Aside from the muscle car war that had erupted here on the home soil, the 1960s saw another booming performance auto trend that involved a certain degree of multi-cultural component swapping, one like none that the world’s automotive market had ever seen. European coach builders like Italy’s own Bertone and Pinin Farina were old-time coach makers, but they were contemporary enough to know which drivetrains were the market’s best running and long-lasting.
Italian supercars like Ferrari and Maserati carried a mystique of sexiness as much during the ’50s and ’60s as they had during the ’80s and ’90s, but if there was anything that we learned from Scaglietti and the Corvette Italia, it’s that the durability of an American running gear was a tradition, like it was with the advanced shapes of car bodies in Europe, that just couldn’t be replaced by the exotic quality of the Euro taste.
True that Italian auto has pretty much always been on the cutting edge of style, but this doesn’t mean that the Old Country has always been famous for constructing the world’s most well-built engines. Formerly a Ferrari employee until leaving the Maranello automaker in 1961, Giotto Bizzarini went on to help design the chassis for one of Italy’s most famous, small-block powered sports cars.
A social worker by day, Hirman Bond is the owner of a rare, Vette-powered Iso Grifo. According to Autoblog’s Zach Bowman, Bond is very unlike most classic car collectors in relation to his Bowtie-driven exotic, “Unlike most collectors, Bond doesn’t have his ultra-rare Italian sealed away in a museum somewhere. No, he drives the car just about every week,” explains Bowman.

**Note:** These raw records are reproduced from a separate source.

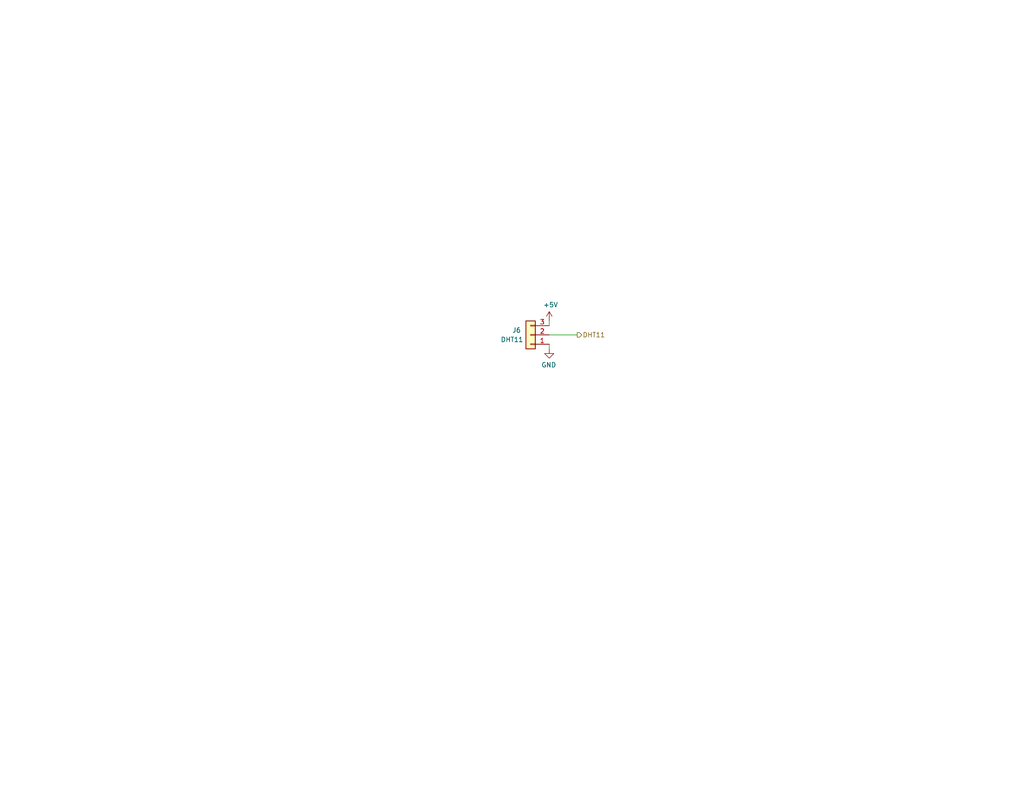
<source format=kicad_sch>
(kicad_sch (version 20211123) (generator eeschema)

  (uuid e65b62be-e01b-4688-a999-1d1be370c4ae)

  (paper "USLetter")

  (title_block
    (date "2021-01-22")
    (rev "3.0")
    (company "Cristóbal Cuevas Lagos")
    (comment 1 "Cristóbal Cuevas Lagos")
  )

  


  (wire (pts (xy 149.86 87.63) (xy 149.86 88.9))
    (stroke (width 0) (type default) (color 0 0 0 0))
    (uuid 20c315f4-1e4f-49aa-8d61-778a7389df7e)
  )
  (wire (pts (xy 157.48 91.44) (xy 149.86 91.44))
    (stroke (width 0) (type default) (color 0 0 0 0))
    (uuid 7a4ce4b3-518a-4819-b8b2-5127b3347c64)
  )
  (wire (pts (xy 149.86 93.98) (xy 149.86 95.25))
    (stroke (width 0) (type default) (color 0 0 0 0))
    (uuid 7e0a03ae-d054-4f76-a131-5c09b8dc1636)
  )

  (hierarchical_label "DHT11" (shape output) (at 157.48 91.44 0)
    (effects (font (size 1.27 1.27)) (justify left))
    (uuid 3fd54105-4b7e-4004-9801-76ec66108a22)
  )

  (symbol (lib_id "Connector_Generic:Conn_01x03") (at 144.78 91.44 180) (unit 1)
    (in_bom yes) (on_board yes)
    (uuid 00000000-0000-0000-0000-000060ccb28a)
    (property "Reference" "J6" (id 0) (at 140.97 90.17 0))
    (property "Value" "DHT11" (id 1) (at 139.7 92.71 0))
    (property "Footprint" "Connector_PinHeader_2.54mm:PinHeader_1x03_P2.54mm_Horizontal" (id 2) (at 144.78 91.44 0)
      (effects (font (size 1.27 1.27)) hide)
    )
    (property "Datasheet" "~" (id 3) (at 144.78 91.44 0)
      (effects (font (size 1.27 1.27)) hide)
    )
    (property "PartNumber" "2011-1X03G00SD025B" (id 4) (at 144.78 91.44 0)
      (effects (font (size 1.27 1.27)) hide)
    )
    (pin "1" (uuid f1e3855f-467b-4729-a598-302bb35285ba))
    (pin "2" (uuid 4f41c769-5e9b-484d-a900-27f099059258))
    (pin "3" (uuid e987b886-cfff-40a7-b52a-c5ebea6eb36e))
  )

  (symbol (lib_id "power:GND") (at 149.86 95.25 0) (mirror y) (unit 1)
    (in_bom yes) (on_board yes)
    (uuid 00000000-0000-0000-0000-000060cd221d)
    (property "Reference" "#PWR014" (id 0) (at 149.86 101.6 0)
      (effects (font (size 1.27 1.27)) hide)
    )
    (property "Value" "GND" (id 1) (at 149.733 99.6442 0))
    (property "Footprint" "" (id 2) (at 149.86 95.25 0)
      (effects (font (size 1.27 1.27)) hide)
    )
    (property "Datasheet" "" (id 3) (at 149.86 95.25 0)
      (effects (font (size 1.27 1.27)) hide)
    )
    (pin "1" (uuid 4b355d96-1c0b-4ff4-91f0-4fd5a7144671))
  )

  (symbol (lib_id "power:+5V") (at 149.86 87.63 0) (unit 1)
    (in_bom yes) (on_board yes)
    (uuid 00000000-0000-0000-0000-000060cd222c)
    (property "Reference" "#PWR013" (id 0) (at 149.86 91.44 0)
      (effects (font (size 1.27 1.27)) hide)
    )
    (property "Value" "+5V" (id 1) (at 150.241 83.2358 0))
    (property "Footprint" "" (id 2) (at 149.86 87.63 0)
      (effects (font (size 1.27 1.27)) hide)
    )
    (property "Datasheet" "" (id 3) (at 149.86 87.63 0)
      (effects (font (size 1.27 1.27)) hide)
    )
    (pin "1" (uuid 1778b8db-d6a5-4d85-8d1a-9506e52adcac))
  )
)

</source>
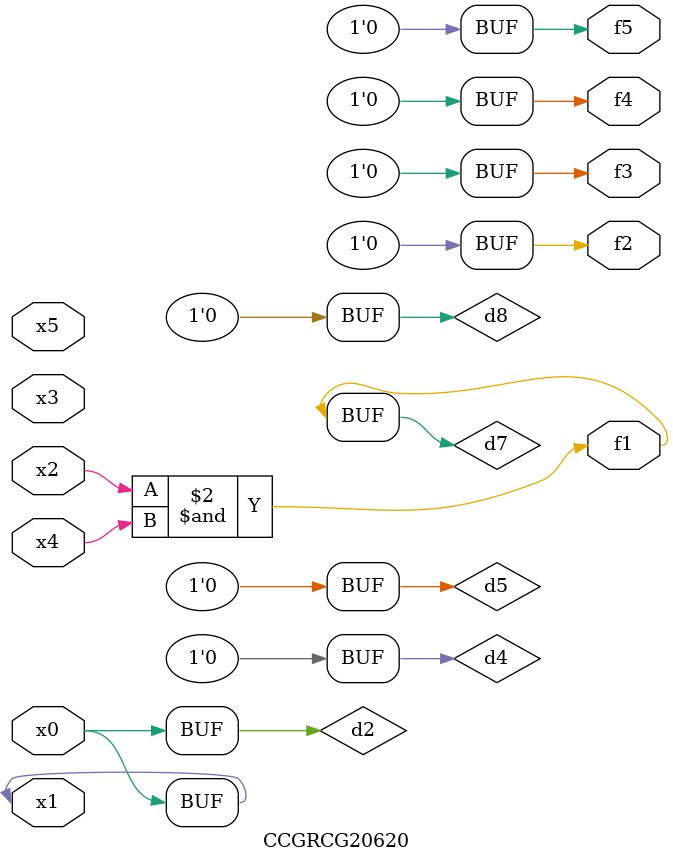
<source format=v>
module CCGRCG20620(
	input x0, x1, x2, x3, x4, x5,
	output f1, f2, f3, f4, f5
);

	wire d1, d2, d3, d4, d5, d6, d7, d8, d9;

	nand (d1, x1);
	buf (d2, x0, x1);
	nand (d3, x2, x4);
	and (d4, d1, d2);
	and (d5, d1, d2);
	nand (d6, d1, d3);
	not (d7, d3);
	xor (d8, d5);
	nor (d9, d5, d6);
	assign f1 = d7;
	assign f2 = d8;
	assign f3 = d8;
	assign f4 = d8;
	assign f5 = d8;
endmodule

</source>
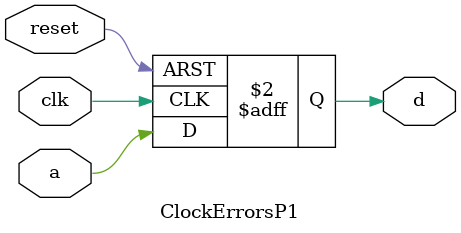
<source format=v>
module ClockErrorsP1(input wire clk,
                   input wire reset,
                   input wire a,
                   output reg d);
always@(posedge clk or posedge reset)begin
    if(reset)begin
      d <= 1'b0;
    end
    else begin
      d <= a;
    end
  end
endmodule


</source>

Making their Grand Touring debut in 1962, Iso built their very first Touring car that year, the Vette 327-powered Rivolta GT. One of the era’s most killer collaborations of Bertone’s decidedly sporty body styling and Bizzarini’s superior platform construction, the Rivolta GT would give birth to the next Chevy-Italian hybrid based on the Bizzarini chassis, the small-block stuffed Grifo A3/L that was built on a shortened version of the GT’s platform.